# We've got Stravinski back!!!



## jojo (Sep 20, 2007)

I dont know who remembers when Stravinski was a moderator on here, but he had a rest for a while (an age thing lol) and now he's back!!! He's gonna keep me in check and help out cos Sue's busy working hard !!!


YAY, I'm so pleased to see you back Strav!!!
Jo xxx


----------



## Hombre (Sep 10, 2009)

Welcome back Mr Strav !


----------



## jkchawner (Dec 21, 2008)

jojo said:


> I dont know who remembers when Stravinski was a moderator on here, but he had a rest for a while (an age thing lol) and now he's back!!! He's gonna keep me in check and help out cos Sue's busy working hard !!!
> 
> 
> YAY, I'm so pleased to see you back Strav!!!
> Jo xxx


decent chap the old strav  let me off a few times same as the old jo jo sorry young jo jo  nice to see u back strav im sure you no the score kiddo


----------



## XTreme (May 17, 2008)

Oh god no!


----------



## jojo (Sep 20, 2007)

XTreme said:


> Oh god no!


You love him really!!! 

Jo xxx


----------



## XTreme (May 17, 2008)

jojo said:


> You love him really!!!
> 
> Jo xxx


Yes....I really love the expat forum megalomaniac who's banned from every forum there is! Including this one on one occasion.


----------



## Veronica (Apr 5, 2008)

XTreme said:


> Yes....I really love the expat forum megalomaniac who's banned from every forum there is! Including this one on one occasion.


 Oh dear Xtreme, now you will have to mind your ps' and qs' .
Thats gonna be sooooooo hard for you


----------



## XTreme (May 17, 2008)

Veronica said:


> Oh dear Xtreme, now you will have to mind your ps' and qs' .
> Thats gonna be sooooooo hard for you


It's a pity you're not on this section permanently Veronica.....we need some classy, intelligent females here!

Instead we now got a wrinkly old bloke with a bloody ponytail.


----------



## jojo (Sep 20, 2007)

XTreme said:


> It's a pity you're not on this section permanently Veronica.....we need some classy, intelligent females here!
> 
> Instead we now got a wrinkly old bloke with a bloody ponytail.


Xtreme, do you want an infraction??????????????? 

Jo xxx


----------



## XTreme (May 17, 2008)

jojo said:


> Xtreme, do you want an infraction???????????????
> 
> Jo xxx


Only if you're wearing a French Maid's outfit while administering the aforementioned infraction Jo!


----------



## Veronica (Apr 5, 2008)

XTreme said:


> It's a pity you're not on this section permanently Veronica.....we need some classy, intelligent females here!
> 
> Instead we now got a wrinkly old bloke with a bloody ponytail.

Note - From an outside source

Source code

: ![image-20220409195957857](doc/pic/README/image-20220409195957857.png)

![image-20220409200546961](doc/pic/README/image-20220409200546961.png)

He seems to have cut the ponytail off in this pic


----------



## Tallulah (Feb 16, 2009)

Almost as if you'd never been away.  Nice to see you back Strav, you old pro!! 

Tallulah.x


----------



## Stravinsky (Aug 12, 2007)

jojo said:


> Xtreme, do you want an infraction???????????????
> 
> Jo xxx


Dont encourage him .... he loves a good infraction!


----------



## Veronica (Apr 5, 2008)

Tallulah said:


> Almost as if you'd never been away.  Nice to see you back Strav, you old pro!!
> 
> Tallulah.x


How do you know hes a pro Tally? Are you his pimp?


----------



## XTreme (May 17, 2008)

Veronica said:


> How do you know hes a pro Tally? Are you his pimp?


One thing's for sure....it's very unlikely Jo is the _brains_ behind the operation Veronica! Or _any_ operation come to that!


----------



## jojo (Sep 20, 2007)

XTreme said:


> One thing's for sure....it's very unlikely Jo is the _brains_ behind the operation Veronica! Or _any_ operation come to that!



_Jo_ and _brains_ in the same sentence????????????????? 

Jo xxx


----------



## Veronica (Apr 5, 2008)

XTreme said:


> One thing's for sure....it's very unlikely Jo is the _brains_ behind the operation Veronica! Or _any_ operation come to that!


The blondeness is just a disguise Xtreme. She hs you all fooled into thinking she is dumb but watch out. :clap2::clap2::clap2::clap2:


----------



## XTreme (May 17, 2008)

Veronica said:


> The blondeness is just a disguise Xtreme. She hs you all fooled into thinking she is dumb but watch out. :clap2::clap2::clap2::clap2:


And she's doing one hell of a job Veronica!


----------